Ease the ache: Use RICE, which stands for rest, ice, compression, and elevation. Take a break from activities that aggravate your joint. Put an ice pack on the sore area. Wrap it in a bandage, and prop up the area (for example, put your leg on a pillow or two if your knee hurts). Take an NSAID -- a nonsteroidal anti-inflammatory medicine, like ibuprofen or naproxen -- to ease inflammation. Talk to your doctor if you're not improving after a week.

One in seven women between the ages of 18 and 50 gets chronic pelvic pain. It can feel sharp or like a dull ache.
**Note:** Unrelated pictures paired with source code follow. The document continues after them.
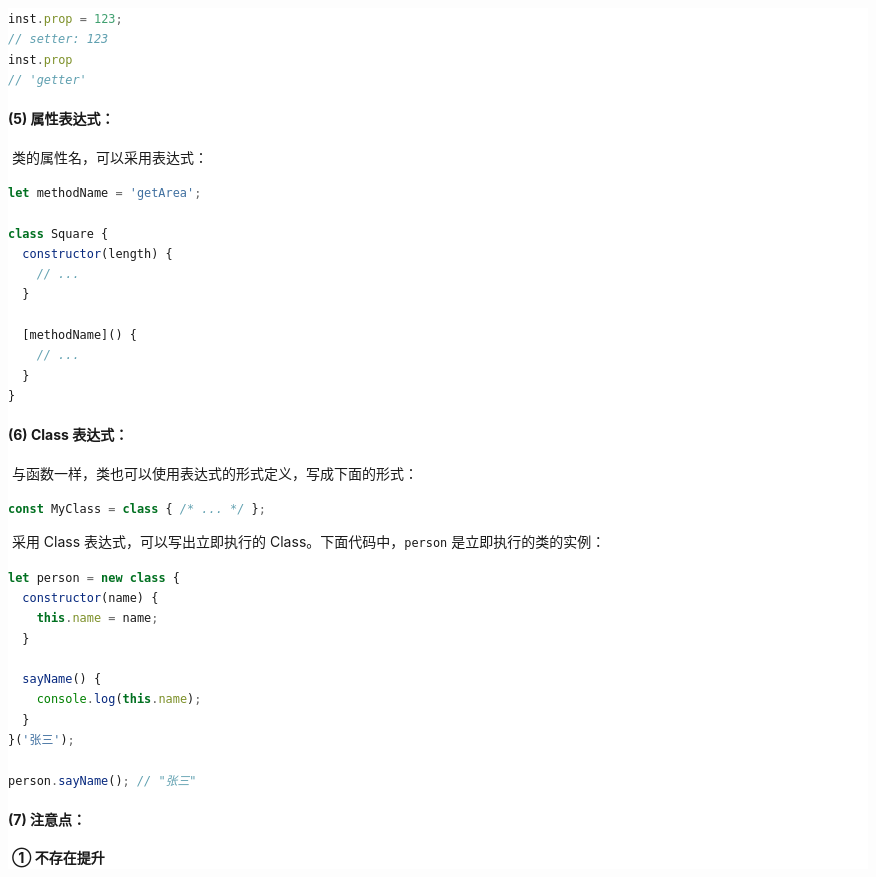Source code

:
 ```javascript
inst.prop = 123;
// setter: 123
inst.prop
// 'getter'
```



#### (5) 属性表达式：

​	类的属性名，可以采用表达式：

```javascript
let methodName = 'getArea';

class Square {
  constructor(length) {
    // ...
  }

  [methodName]() {
    // ...
  }
}
```



#### (6) Class 表达式：

​	与函数一样，类也可以使用表达式的形式定义，写成下面的形式：

```javascript
const MyClass = class { /* ... */ };
```

​	采用 Class 表达式，可以写出立即执行的 Class。下面代码中，`person` 是立即执行的类的实例：

```javascript
let person = new class {
  constructor(name) {
    this.name = name;
  }

  sayName() {
    console.log(this.name);
  }
}('张三');

person.sayName(); // "张三"
```



#### (7) 注意点：

​	**① 不存在提升**
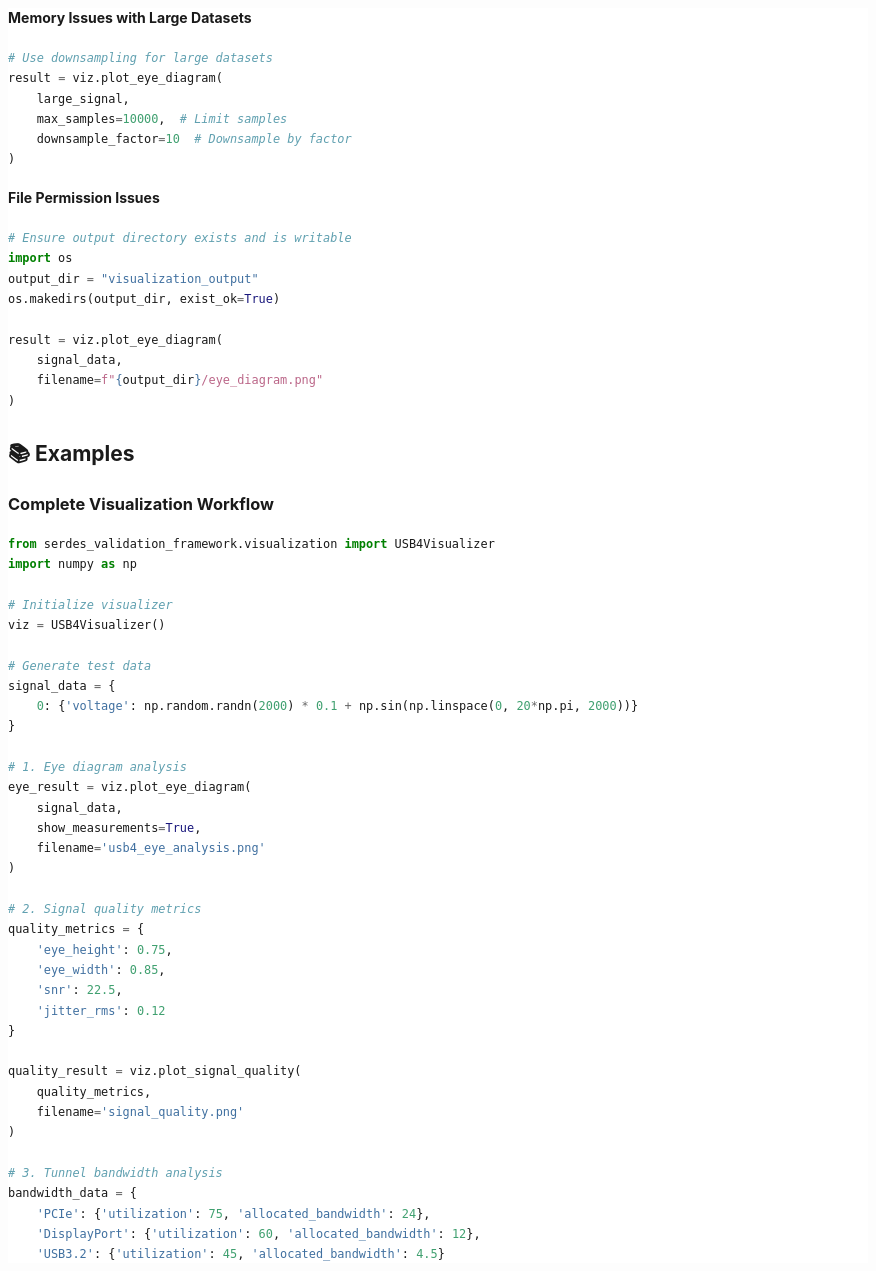 #### Memory Issues with Large Datasets
```python
# Use downsampling for large datasets
result = viz.plot_eye_diagram(
    large_signal,
    max_samples=10000,  # Limit samples
    downsample_factor=10  # Downsample by factor
)
```

#### File Permission Issues
```python
# Ensure output directory exists and is writable
import os
output_dir = "visualization_output"
os.makedirs(output_dir, exist_ok=True)

result = viz.plot_eye_diagram(
    signal_data,
    filename=f"{output_dir}/eye_diagram.png"
)
```

## 📚 Examples

### Complete Visualization Workflow
```python
from serdes_validation_framework.visualization import USB4Visualizer
import numpy as np

# Initialize visualizer
viz = USB4Visualizer()

# Generate test data
signal_data = {
    0: {'voltage': np.random.randn(2000) * 0.1 + np.sin(np.linspace(0, 20*np.pi, 2000))}
}

# 1. Eye diagram analysis
eye_result = viz.plot_eye_diagram(
    signal_data,
    show_measurements=True,
    filename='usb4_eye_analysis.png'
)

# 2. Signal quality metrics
quality_metrics = {
    'eye_height': 0.75,
    'eye_width': 0.85,
    'snr': 22.5,
    'jitter_rms': 0.12
}

quality_result = viz.plot_signal_quality(
    quality_metrics,
    filename='signal_quality.png'
)

# 3. Tunnel bandwidth analysis
bandwidth_data = {
    'PCIe': {'utilization': 75, 'allocated_bandwidth': 24},
    'DisplayPort': {'utilization': 60, 'allocated_bandwidth': 12},
    'USB3.2': {'utilization': 45, 'allocated_bandwidth': 4.5}
```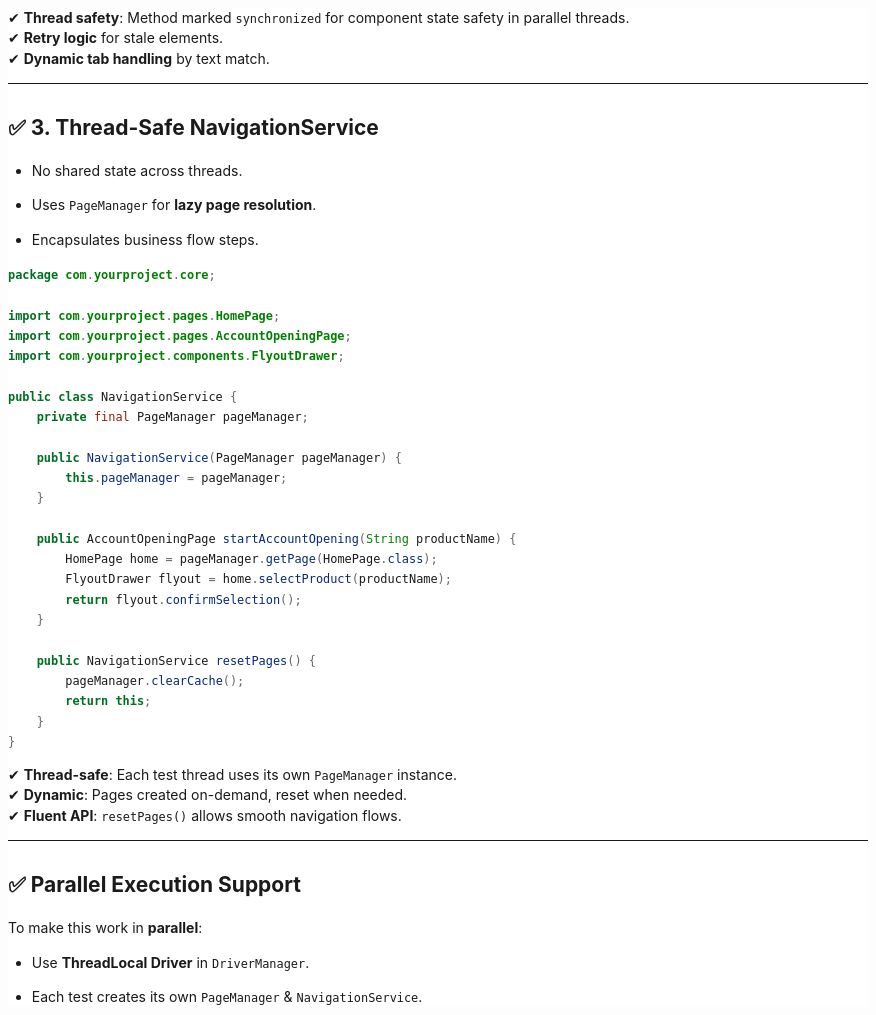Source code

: ✔ **Thread safety**: Method marked `synchronized` for component state safety in parallel threads.  
✔ **Retry logic** for stale elements.  
✔ **Dynamic tab handling** by text match.

* * *

## ✅ **3. Thread-Safe NavigationService**

* No shared state across threads.
    
* Uses `PageManager` for **lazy page resolution**.
    
* Encapsulates business flow steps.
    

```java
package com.yourproject.core;

import com.yourproject.pages.HomePage;
import com.yourproject.pages.AccountOpeningPage;
import com.yourproject.components.FlyoutDrawer;

public class NavigationService {
    private final PageManager pageManager;

    public NavigationService(PageManager pageManager) {
        this.pageManager = pageManager;
    }

    public AccountOpeningPage startAccountOpening(String productName) {
        HomePage home = pageManager.getPage(HomePage.class);
        FlyoutDrawer flyout = home.selectProduct(productName);
        return flyout.confirmSelection();
    }

    public NavigationService resetPages() {
        pageManager.clearCache();
        return this;
    }
}
```

✔ **Thread-safe**: Each test thread uses its own `PageManager` instance.  
✔ **Dynamic**: Pages created on-demand, reset when needed.  
✔ **Fluent API**: `resetPages()` allows smooth navigation flows.

* * *

## ✅ **Parallel Execution Support**

To make this work in **parallel**:

* Use **ThreadLocal Driver** in `DriverManager`.
    
* Each test creates its own `PageManager` & `NavigationService`.
    
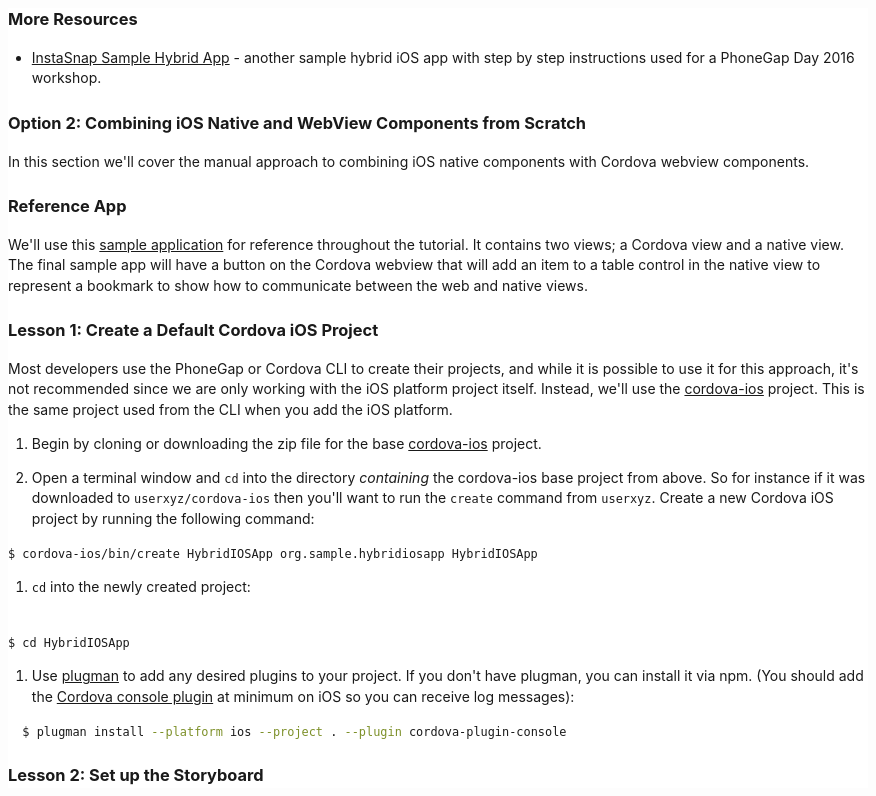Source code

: ### More Resources

- [InstaSnap Sample Hybrid App](https://github.com/imhotep/InstaSnap) - another sample hybrid iOS app with step by step instructions used for a PhoneGap Day 2016 workshop.

<a class="anchor" id="manual"></a>

### Option 2: Combining iOS Native and WebView Components from Scratch

In this section we'll cover the manual approach to combining iOS native components with Cordova webview components.

### Reference App

We'll use this [sample application](https://github.com/phonegap/phonegap-sample-hybrid-ios) for reference throughout the tutorial. It contains two views;
a Cordova view and a native view. The final sample app will have a button on the Cordova webview that will add an item to a table control in the native view to
represent a bookmark to show how to communicate between the web and native views.

### Lesson 1: Create a Default Cordova iOS Project

Most developers use the PhoneGap or Cordova CLI to create their projects, and while it is possible to use it for this approach, it's not recommended since
we are only working with the iOS platform project itself. Instead, we'll use the [cordova-ios](https://github.com/apache/cordova-ios) project. This is the same
project used from the CLI when you add the iOS platform.

1. Begin by cloning or downloading the zip file for the base [cordova-ios](https://github.com/apache/cordova-ios) project.

1. Open a terminal window and `cd` into the directory *containing* the cordova-ios base project from above. So for instance if it was downloaded to `userxyz/cordova-ios` then you'll want to run the `create` command from `userxyz`. Create a new Cordova iOS project by running the following command:

  ```sh
  $ cordova-ios/bin/create HybridIOSApp org.sample.hybridiosapp HybridIOSApp
  ```

1. `cd` into the newly created project:
  ```sh

  $ cd HybridIOSApp
  ```

1. Use [plugman](https://github.com/apache/cordova-plugman) to add any desired plugins to your project. If you don't have plugman, you can install it via npm. (You should add the [Cordova console plugin](https://github.com/apache/cordova-plugin-console) at minimum on iOS so you can receive log messages):

```sh
  $ plugman install --platform ios --project . --plugin cordova-plugin-console
```

### Lesson 2: Set up the Storyboard
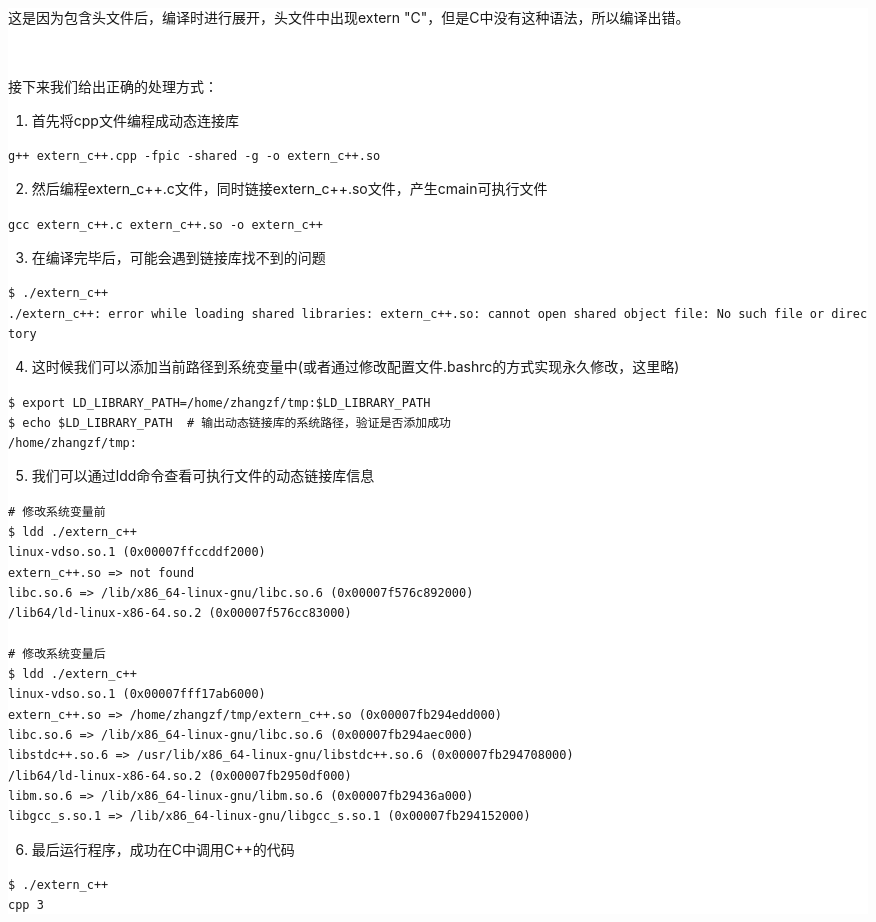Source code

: 这是因为包含头文件后，编译时进行展开，头文件中出现extern "C"，但是C中没有这种语法，所以编译出错。

<br>

接下来我们给出正确的处理方式：  

1. 首先将cpp文件编程成动态连接库

```Shell
g++ extern_c++.cpp -fpic -shared -g -o extern_c++.so
```

2. 然后编程extern_c++.c文件，同时链接extern_c++.so文件，产生cmain可执行文件

```Shell
gcc extern_c++.c extern_c++.so -o extern_c++
```

3. 在编译完毕后，可能会遇到链接库找不到的问题

```Shell
$ ./extern_c++
./extern_c++: error while loading shared libraries: extern_c++.so: cannot open shared object file: No such file or directory
```

4. 这时候我们可以添加当前路径到系统变量中(或者通过修改配置文件.bashrc的方式实现永久修改，这里略)

```Shell
$ export LD_LIBRARY_PATH=/home/zhangzf/tmp:$LD_LIBRARY_PATH
$ echo $LD_LIBRARY_PATH  # 输出动态链接库的系统路径，验证是否添加成功
/home/zhangzf/tmp:
```

5. 我们可以通过ldd命令查看可执行文件的动态链接库信息

```Shell
# 修改系统变量前
$ ldd ./extern_c++
linux-vdso.so.1 (0x00007ffccddf2000)
extern_c++.so => not found
libc.so.6 => /lib/x86_64-linux-gnu/libc.so.6 (0x00007f576c892000)
/lib64/ld-linux-x86-64.so.2 (0x00007f576cc83000)

# 修改系统变量后
$ ldd ./extern_c++
linux-vdso.so.1 (0x00007fff17ab6000)
extern_c++.so => /home/zhangzf/tmp/extern_c++.so (0x00007fb294edd000)
libc.so.6 => /lib/x86_64-linux-gnu/libc.so.6 (0x00007fb294aec000)
libstdc++.so.6 => /usr/lib/x86_64-linux-gnu/libstdc++.so.6 (0x00007fb294708000)
/lib64/ld-linux-x86-64.so.2 (0x00007fb2950df000)
libm.so.6 => /lib/x86_64-linux-gnu/libm.so.6 (0x00007fb29436a000)
libgcc_s.so.1 => /lib/x86_64-linux-gnu/libgcc_s.so.1 (0x00007fb294152000)
```

6. 最后运行程序，成功在C中调用C++的代码

```Shell
$ ./extern_c++
cpp 3
```
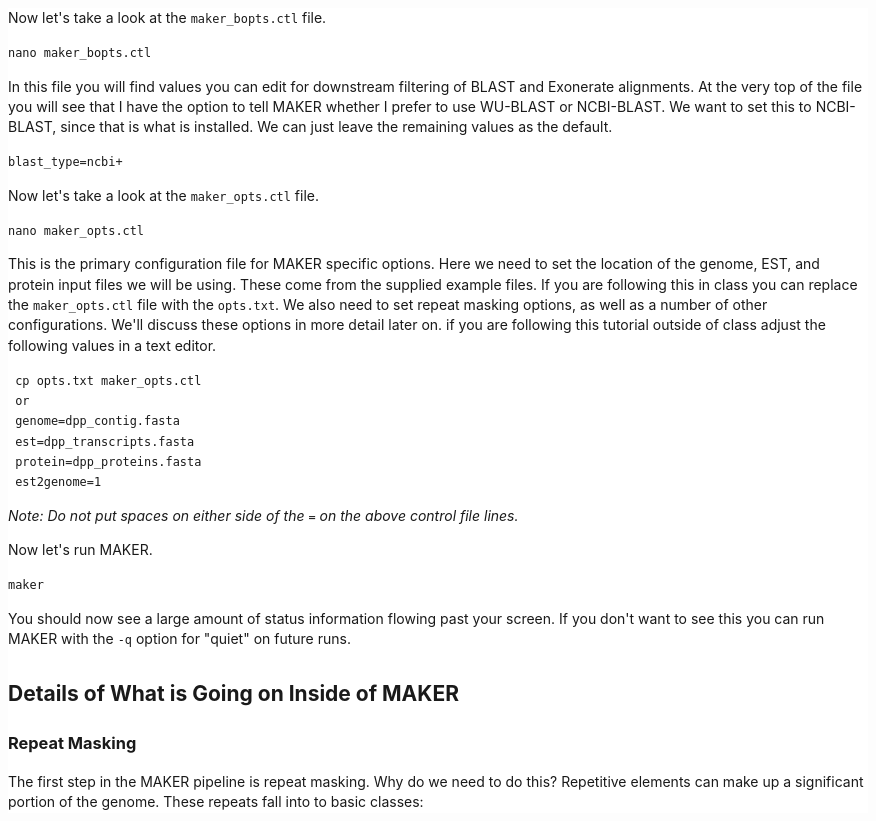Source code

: Now let's take a look at the `maker_bopts.ctl` file.

    nano maker_bopts.ctl

In this file you will find values you can edit for downstream filtering
of BLAST and Exonerate alignments. At the very top of the file you will
see that I have the option to tell MAKER whether I prefer to use
WU-BLAST or NCBI-BLAST. We want to set this to NCBI-BLAST, since that is
what is installed. We can just leave the remaining values as the
default.

    blast_type=ncbi+

Now let's take a look at the `maker_opts.ctl` file.

    nano maker_opts.ctl

This is the primary configuration file for MAKER specific options. Here
we need to set the location of the genome, EST, and protein input files
we will be using. These come from the supplied example files. If you are
following this in class you can replace the `maker_opts.ctl` file with
the `opts.txt`. We also need to set repeat masking options, as well as a
number of other configurations. We'll discuss these options in more
detail later on. if you are following this tutorial outside of class
adjust the following values in a text editor.

``` enter
 cp opts.txt maker_opts.ctl
 or
 genome=dpp_contig.fasta
 est=dpp_transcripts.fasta
 protein=dpp_proteins.fasta
 est2genome=1
```

*Note: Do not put spaces on either side of the `=` on the above control
file lines.*

Now let's run MAKER.

    maker

  
You should now see a large amount of status information flowing past
your screen. If you don't want to see this you can run MAKER with the
`-q` option for "quiet" on future runs.

## <span id="Details_of_What_is_Going_on_Inside_of_MAKER" class="mw-headline">Details of What is Going on Inside of MAKER</span>

### <span id="Repeat_Masking" class="mw-headline">Repeat Masking</span>

The first step in the MAKER pipeline is repeat masking. Why do we need
to do this? Repetitive elements can make up a significant portion of the
genome. These repeats fall into to basic classes:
It's pain that's not caused by your period.It may be the result of another condition, like endometriosis or IBS (irritable bowel syndrome).

Most likely to strike: Between the ages of 18 and 50.

Ease the ache: Over-the-counter pain medicines can help. But call your doctor if you have below-the-belt pain that lasts more than a few days. “Don’t wait until it gets unbearable,” says Deborah Clements, MD, a family medicine doctor at Northwestern Medicine in Illinois.

The treatment you need depends on the cause of your pelvic pain. It may include physical therapy, and prescription painkillers, or muscle relaxing medicine.

This condition happens when a nerve that runs from your arm to your palm becomes pressed or squeezed. It causes pain in your fingers and wrist, and numbness or tingling, too. It’s often caused by repetitive motion (for example, from typing or using machinery). But other things, like a family history of carpal tunnel syndrome, arthritis, and menopause-related hormone changes, also up your odds of getting it.

Most likely to strike: During your mid-40s to mid-60s.

Ease the ache: Talk to your doctor if you think have this condition. They may suggest exercise, occupational and physical therapy, and short-term use of over-the-counter pain relievers. But in some cases, surgery is the best way to treat carpal tunnel syndrome.

“As you begin to age, your muscle fibers become less dense, which makes them less flexible and more prone to injury and soreness,” Clements says. That can raise the odds of having soreness after activities you used to do with no problem, like gardening or exercise.

Most likely to strike: You’re more likely to get a muscle strain with every passing decade.

Ease the ache: “The best thing you can do is to try to avoid hurting yourself in the first place,” Clements says.

Don’t lift, push, or pull heavy items without help. Stretching and exercises like yoga and Pilates can help keep your muscles long and limber, and can help when you’re feeling sore, too.

If your muscles are hurting, try RICE therapy and over-the-counter pain medicine. See your doctor if you're in a lot of pain.